It is a matter of fact that the drug development process is anachronistic. It was developed in the ’60s and is not suitable for new, molecularly targeted agents that are now being developed in the molecular biology laboratories. In the past forty years, the advances in terms of unraveling the molecular pathways deregulated in tumours have been astonishing, but have not resulted in the equal great expected advancements at the bedside. That is what is called the ‘gap of translational research‘. This gap is especially acute in the field of oncology, where the percentage of New Molecular Entities (NME) that make it from experiments of animals to entry to the market is only 5 %, and it is estimated that it currently takes 12 to 15 years from drug discovery until marketing, compared with an average of 8 years in the 1960s. Quoting David Steensma (Dana Farber Harvard Cancer Centre) on the anachronisms of the drug development process: “Like the duckbill platypus, the contemporary clinical trial development process is an organism that no rational person would have designed a priori. Its awkward present form evolved because of decades of tinkering with administrative structures at NCI and the National Institutes of Health, reactions to specific events or perceived risks, and changing needs of various governmental and nongovernmental stakeholders”.
This problem was recognized in 2004 by regulatory agencies FDA & EMA and prompted the issuing of new guidelines, which take the name of Phase 0 trials. Phase 0 trials are investigational new trials, which administer sub-pharmacological doses to the participants. They have no intention to treat and, at least as intended by regulatory agencies, aim at eliminating therapeutic failures early in the cancer drug development for agents without biological effectiveness, thus reducing costs and time of drug development.
Phase 0 trials are different in design from traditionally Phase 1 cancer trial, where a starting dose is selected, designed to be safe based on animal toxicology studies, and then doses are escalated to a maximum tolerated dose (MTD), defined by toxicity. The Phase 1 trial design results in a high proportion of the patients being treated at doses so low that there is no therapeutic effect at all, while an abundant bioethics literature demonstrated the existence of a widespread “therapeutic mis-estimation” (i.e. a wrong belief about the probability of receiving therapeutic benefits derived from participation) among participants of Phase 1 cancer trials. From this perspective, Phase 1 cancer studies with low doses of agent are no different in practice from Phase 0 studies, since both have no therapeutic effect, though the latter do not seem to pose the same problems of therapeutic mis-estimation, as by definition do not intend to treat. As put by Dr Shivaani Kummar , principal investigator for the first Phase 0 trial performed at NCI-NIH “A patient’s decision to participate and to provide biopsy samples for research purposes as part of a phase 0 trial is not clouded by any perception of direct medical benefit”.
Could it still be argued that Phase 0 trials offer a benefit to the participant? Adopting the framework developed by Nancy King (Center for Genomics & Society, UNC Chapel Hill), the answer is yes. King does not equate benefit derived from participation in clinical research with therapeutic benefit, and actually distinguishes three possible kinds of benefits deriving from participation in clinical research: a) direct benefit to subjects, defined as “benefit arising from receiving the intervention being studied”; b) collateral benefit to subjects (or “indirect” benefit), defined as “benefit arising from being a subject, even if one does not receive the experimental intervention” (for example, a free physical exam and testing, free medical care and other extra care/check ups, or the personal gratification of altruism); c) aspirational benefit, defined as “benefit to society and to future patients, which arises from the results of the study”. Within the classification outlined by King, benefits derived from Phase 0 trials could belong both to subclass b) and c).

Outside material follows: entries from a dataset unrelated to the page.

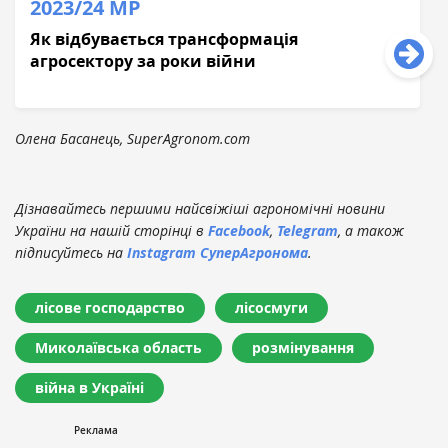
2023/24 МР
Як відбувається трансформація
агросектору за роки війни
Олена Басанець, SuperAgronom.com
Дізнавайтесь першими найсвіжіші агрономічні новини
України на нашій сторінці в
Facebook
,
Telegram
, а також
підписуйтесь на
Instagram СуперАгронома
.
лісове господарство
лісосмуги
Миколаївська область
розмінування
війна в Україні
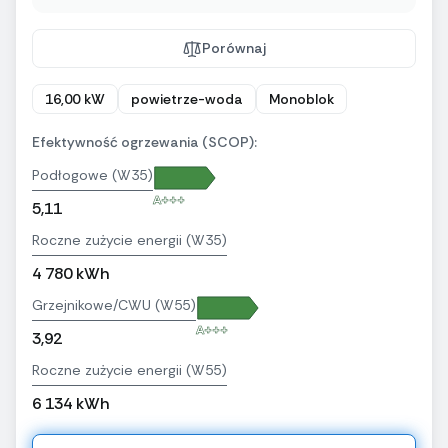
Porównaj
16,00 kW
powietrze-woda
Monoblok
Efektywność ogrzewania (SCOP):
Podłogowe (W35)
A+++
5,11
Roczne zużycie energii (W35)
4 780 kWh
Grzejnikowe/CWU (W55)
A+++
3,92
Roczne zużycie energii (W55)
6 134 kWh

In addition, it could be argued that subjects have an interest in participating in research, because they can derive benefits (understood in King’s framework) from it, and such benefits would advance their well-being. But the relationships between the concept of interest, well-being and benefit are too complex to be dealt with in a single post. Till later!
Agrawal M, Emanuel EJ. Ethics of phase 1 oncology studies: reexamining the arguments and data. JAMA 2003. 290, (8): 1075-1082.
Butler D, Translational research: Crossing the valley of death. Nature 2008; 453:840-842.
King NM. Defining and describing benefit appropriately in clinical trials. The Journal of Law, Medicine & Ethics 2000;28(4): 332-343.
Kummar S, Kinders R, Gutierrez ME, Rubinstein L, et al. Phase 0 clinical trial of the poly (ADP-ribose) polymerase inhibitor ABT-888 in patients with advanced malignancies. J Clinical Oncology 2009; 27(16): 2705-2711.
Miller M. Phase I cancer trials. A collusion of misunderstanding. The Hastings Center Report. 2000; 30(4): 34-43.
Steensma DP. The ordinary miracle of cancer clinical trials. J Clin Oncol. 2009 Apr 10;27(11):1737-9.